◆ Quoted passage ◆
----------------

Fugget About It is a Canadian adult animated sitcom created by Nicholas Tabarrok and Willem Wennekers for Teletoon's late night block, Teletoon at Night. The show is rated 14A for sexuality, violence, and profanity, which makes it the first and only adult-oriented project by 9 Story Media Group. The show was created from the Pilot Project contest on Teletoon. The show premiered in the United States, exclusively on Hulu on October 13, 2013.

On June 9, 2014, it was announced that a third season of the show had been ordered. It was revealed at Fan Expo Canada 2015 that the third season would air in November on Adult Swim.

Plot
The series follows a New York City Mafia capo named Jimmy Falcone who moves to Regina, Saskatchewan to join the Witness Protection Program after he kills his mob boss. While pleading for his uncle Francesco "Cheech" Falcone's life, Don Gambini told Jimmy that he was required to kill his uncle. Then he made a sexual innuendo about Jimmy's oldest daughter Theresa, so Jimmy threw Don Gambini out the 19th-floor window to his death. The rest of the Gambini mob retaliated by trying to kill Jimmy, not caring if any of his family got killed. With no other options, Jimmy cuts a deal with the FBI to protect his family, and they agree to place the Falcones in Witness Protection if Jimmy testifies against his fellow mobsters. This results in Jimmy and his family moving to Regina and living a new life under the name McDougal.

Cast
 James Taylor "Jimmy" Falcone (McDougal) {Spelling found in season 3, episode 8, 6:20} (voiced by Tony Nappo) - The show's main character. After his uncle, Cheech, had been caught repeatedly exposing mafia secrets to the public in bars and clubs, Jimmy was forced to plead with boss Don Gambini for Cheech's life. The meeting ends with Jimmy accidentally throwing Gambini out of a high-rise window, resulting in the latter's instant death. In order to avoid retribution, he ratted out his former mob fellows to the FBI and has his family relocated to Regina, Saskatchewan via witness protection as a result. He consistently calls the city "Vagina" (among many other malapropisms) despite being set up with a job at the Regina Tourism Office by the witness protection program. He conforms to a stoic, masculine gangster archetype, though occasionally exposes more sensitive sides. He cares deeply about his family, regardless of their shortcomings and failures, including Cheech, whose antics have caused, and continue to cause, him trouble. His struggles to successfully meld his gangland instincts with the Canadian way of life driving many of the series' plots.

----------------

◆ Your tasks ◆
1. Please name every person the plot section of the Fugget About It article mentions by name.
2. Write what comes next in the Fugget About It article, starting right after its last sentence.

----------------

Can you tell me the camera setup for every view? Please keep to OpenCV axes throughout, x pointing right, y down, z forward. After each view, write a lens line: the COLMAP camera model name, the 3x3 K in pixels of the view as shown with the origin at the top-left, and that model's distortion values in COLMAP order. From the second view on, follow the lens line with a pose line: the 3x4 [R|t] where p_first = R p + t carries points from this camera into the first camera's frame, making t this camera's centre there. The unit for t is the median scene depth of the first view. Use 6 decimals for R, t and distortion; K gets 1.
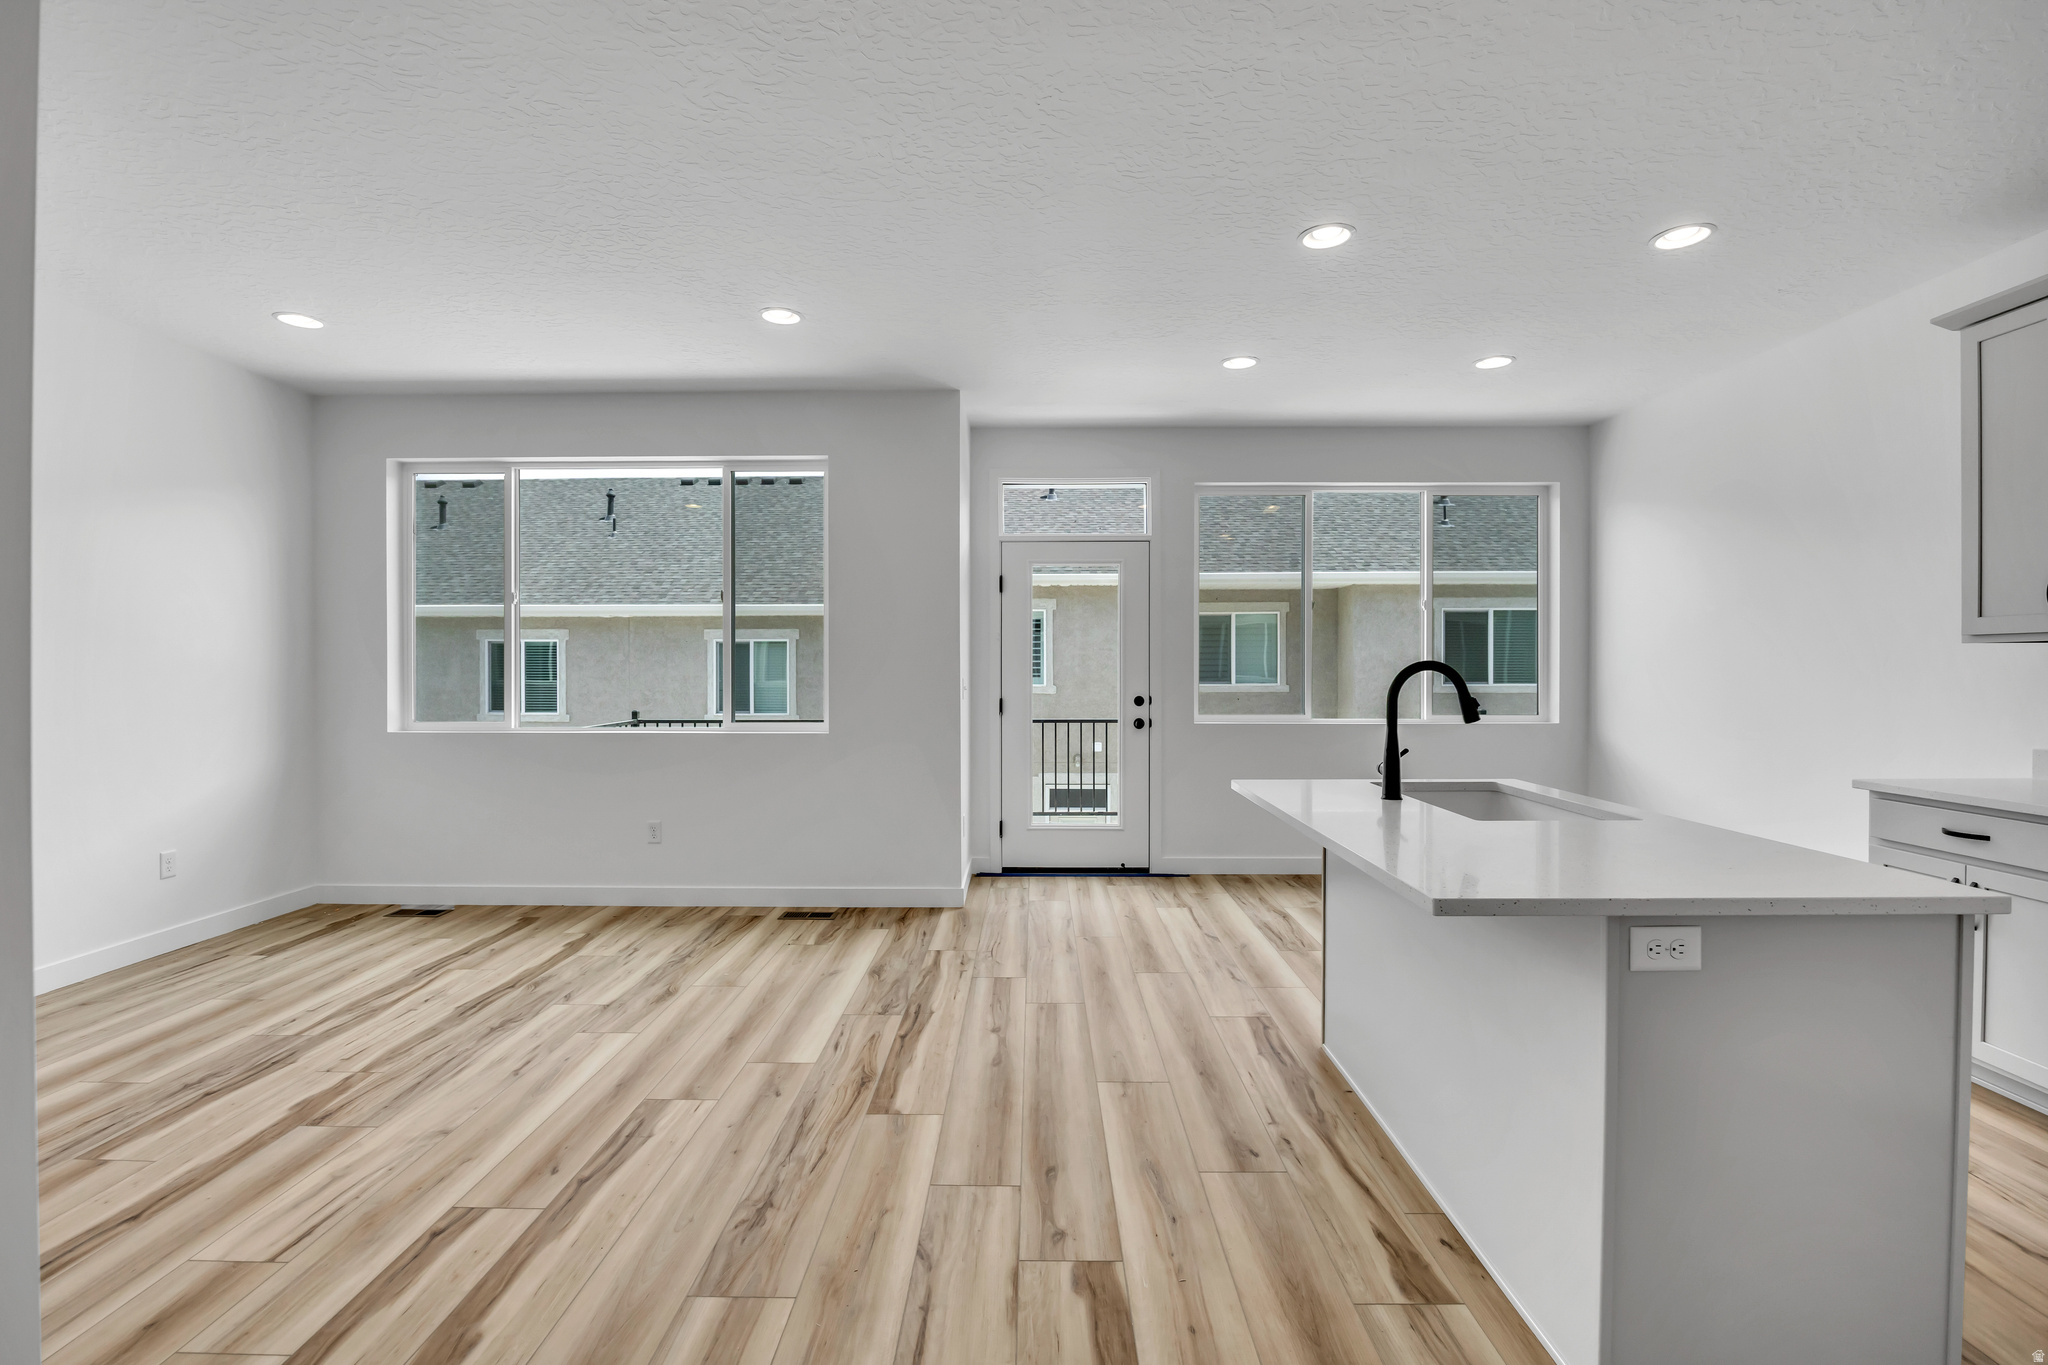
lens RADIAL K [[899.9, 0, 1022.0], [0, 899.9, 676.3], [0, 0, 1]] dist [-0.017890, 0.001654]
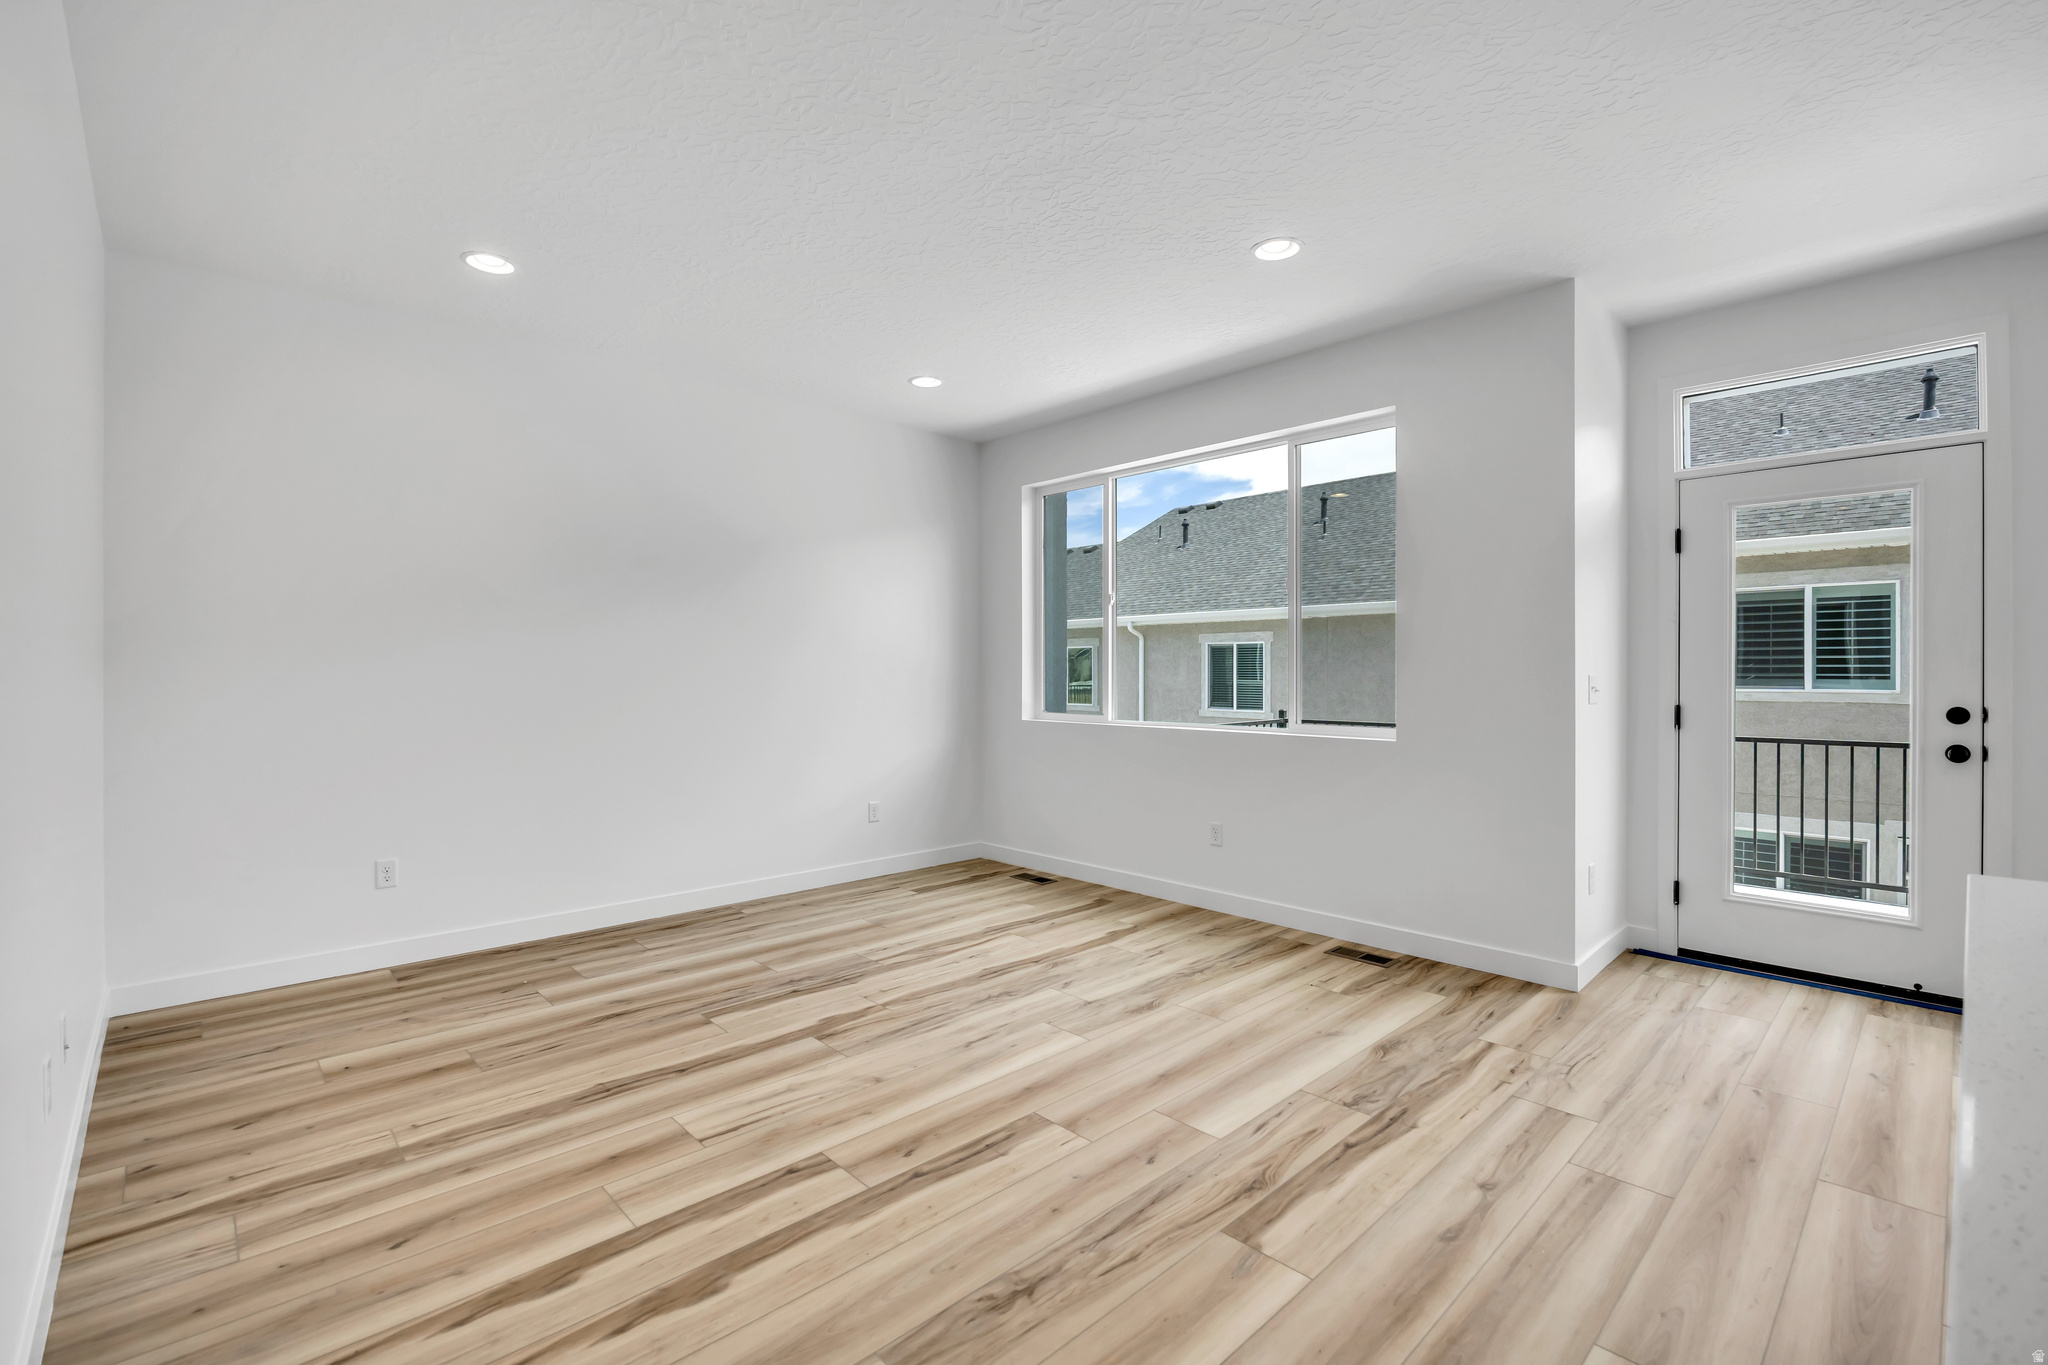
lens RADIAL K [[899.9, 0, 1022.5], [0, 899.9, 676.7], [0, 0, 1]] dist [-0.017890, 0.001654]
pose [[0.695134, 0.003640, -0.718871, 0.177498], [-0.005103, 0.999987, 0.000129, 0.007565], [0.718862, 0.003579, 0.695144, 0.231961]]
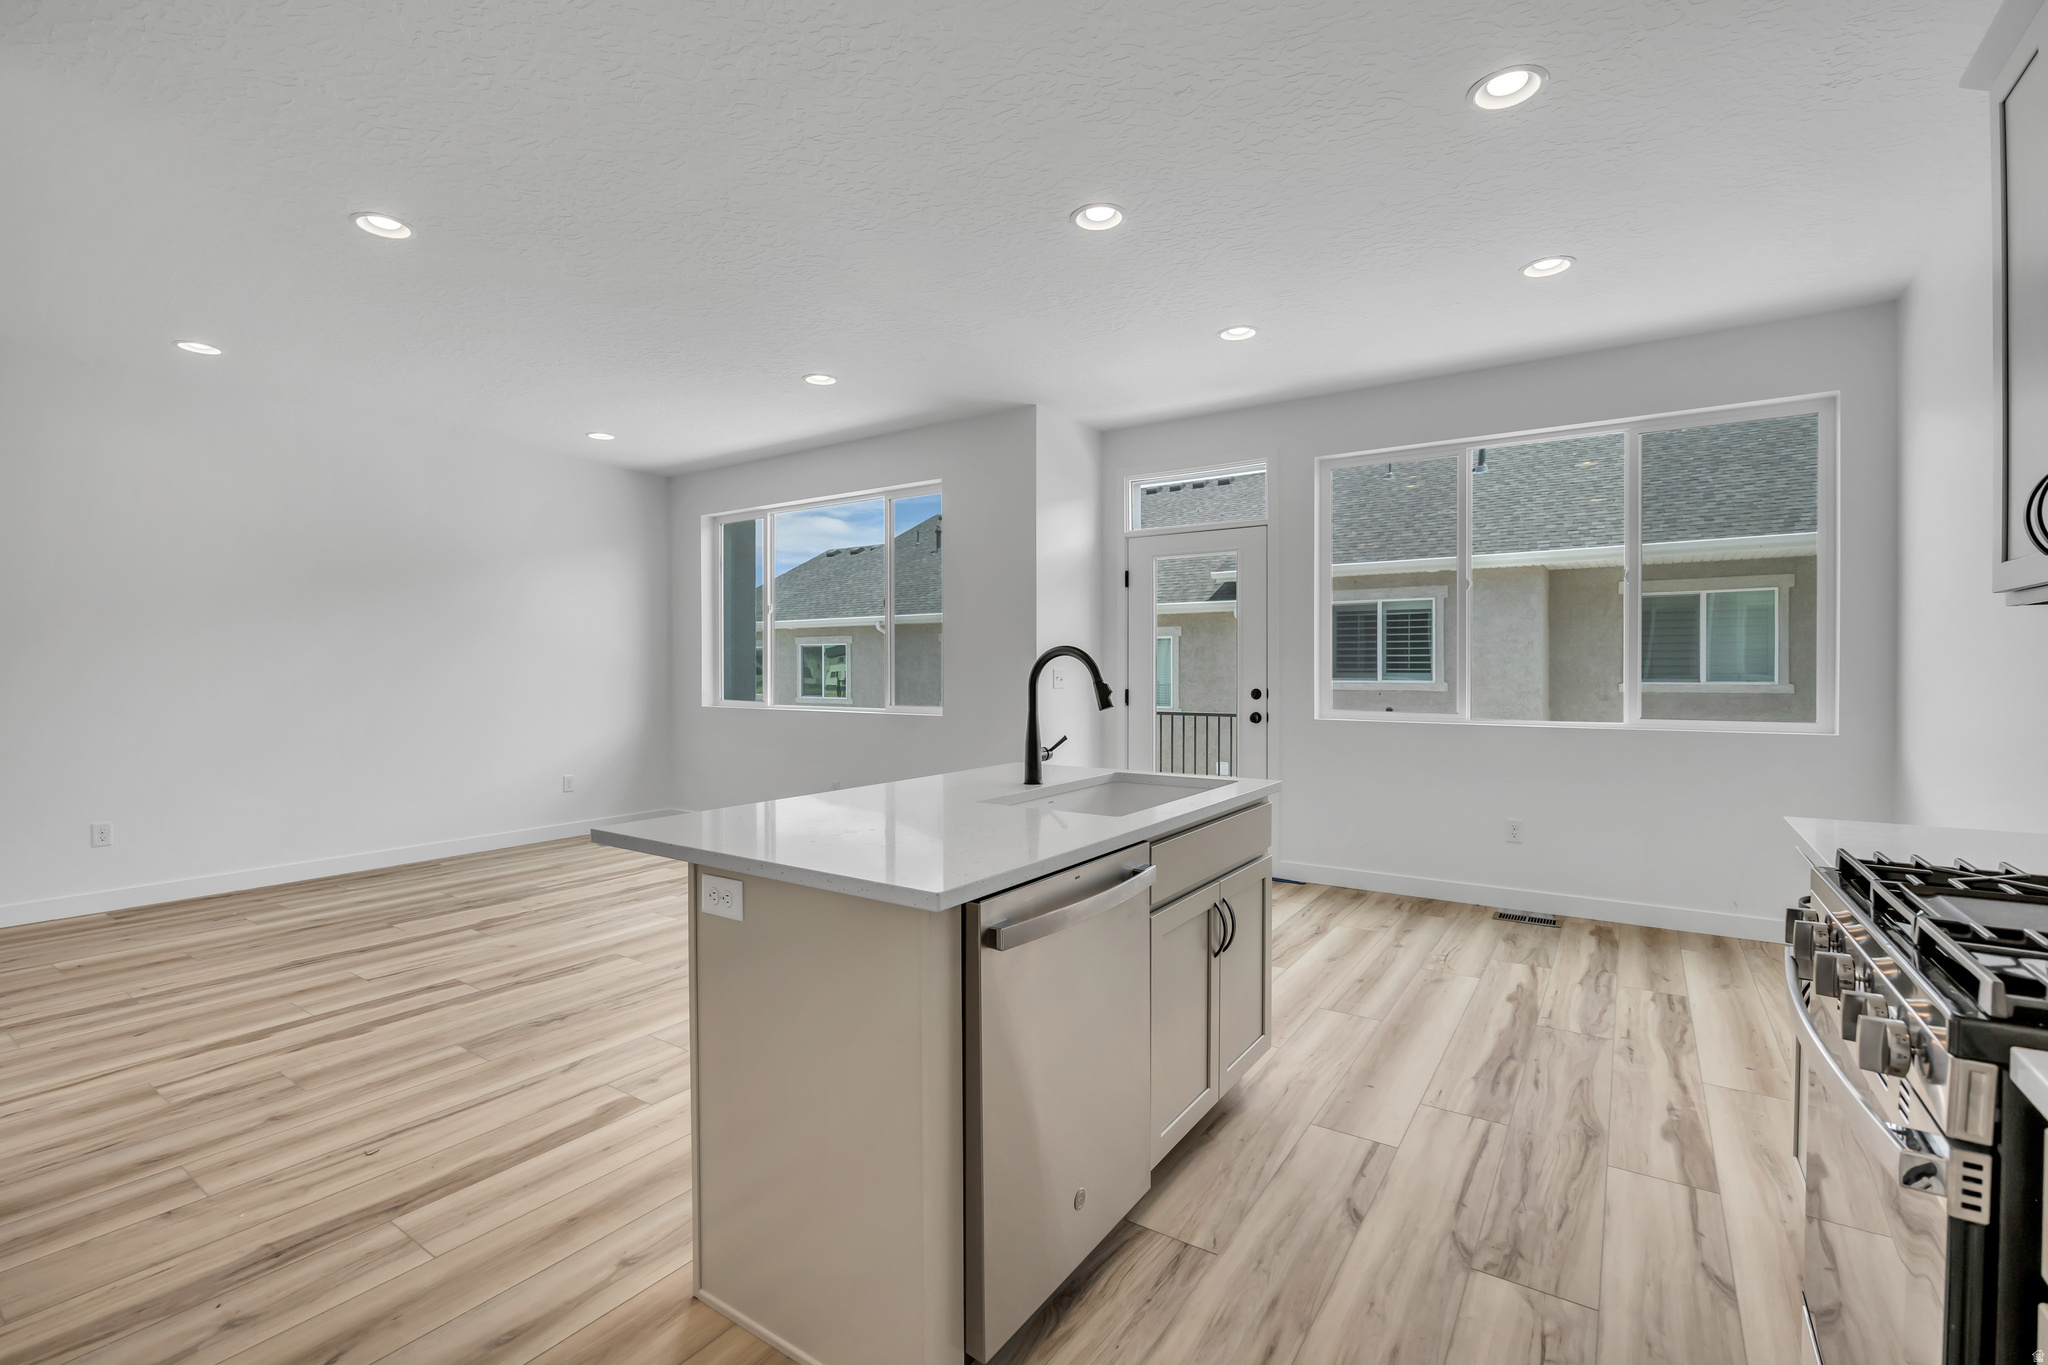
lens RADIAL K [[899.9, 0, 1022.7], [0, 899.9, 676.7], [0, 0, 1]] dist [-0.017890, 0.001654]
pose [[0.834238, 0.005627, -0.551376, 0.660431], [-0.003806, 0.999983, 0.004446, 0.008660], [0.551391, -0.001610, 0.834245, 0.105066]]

----------------

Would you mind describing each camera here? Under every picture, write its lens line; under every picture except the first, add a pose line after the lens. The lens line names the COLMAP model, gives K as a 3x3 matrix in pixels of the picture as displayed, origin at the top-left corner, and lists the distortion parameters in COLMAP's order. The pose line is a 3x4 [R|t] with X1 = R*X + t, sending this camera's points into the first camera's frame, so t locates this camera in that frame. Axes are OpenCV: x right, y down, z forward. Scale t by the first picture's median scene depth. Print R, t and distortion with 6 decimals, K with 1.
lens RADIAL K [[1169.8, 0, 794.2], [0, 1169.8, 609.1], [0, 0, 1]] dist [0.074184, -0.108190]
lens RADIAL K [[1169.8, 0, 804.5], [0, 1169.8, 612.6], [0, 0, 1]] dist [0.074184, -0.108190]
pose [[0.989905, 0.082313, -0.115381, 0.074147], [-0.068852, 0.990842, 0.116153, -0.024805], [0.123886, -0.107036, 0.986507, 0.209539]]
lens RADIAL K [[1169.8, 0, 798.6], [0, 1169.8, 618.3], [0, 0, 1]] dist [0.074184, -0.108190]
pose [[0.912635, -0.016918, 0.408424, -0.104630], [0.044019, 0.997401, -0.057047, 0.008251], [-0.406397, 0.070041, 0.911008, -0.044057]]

----------------

◆ Results in order ◆
1. Jimmy Falcone, Francesco "Cheech" Falcone, Don Gambini, Theresa

2.
 Cookie Falcone (McDougal) (voiced by Jacqueline Pillon) - Jimmy's wife. She describes herself as a typical Brooklyn girl, which, to her, implies loyalty but with a degree of materialism and the expectation that her husband will take care of her—whenever he falls short, she quickly becomes disgruntled. She met Jimmy while she was stripping at a club. She loves her children but expresses vacillating degrees of resentment towards Cheech, as the cause of her family's move to Canada. She is frequently portrayed as the voice of reason. She has a brother named Paulie, who is similar to Petey, but she feels unable to talk about him around the family due to his past betrayal of Jimmy.
 Francesco "Cheech" Falcone (McDougal) (voiced by Chuck Shamata) - Jimmy's uncle. Cheech's inability to keep mob secrets to himself is the primary reason the Falcone family is in witness protection. He is an alcoholic and his hare-brained antics often drive episode plots. Despite his idiocy, Jimmy cares deeply about him and often attempts to keep him in line. The rest of the family is somewhat more ambivalent towards Cheech, treating him with wildly varying degrees of coldness. Gina, in particular, seems to dislike, or even loathe, Cheech.
 Theresa Maria Falcone (McDougal) (voiced by Emilie-Claire Barlow) - Cookie & Jimmy's eldest daughter. She is 17 and matches up with the ditzy, airheaded, promiscuous archetype, often using her beauty to attract and exploit boys. She is superficial and materialistic, yet shows a slightly more sensitive side as the show progresses.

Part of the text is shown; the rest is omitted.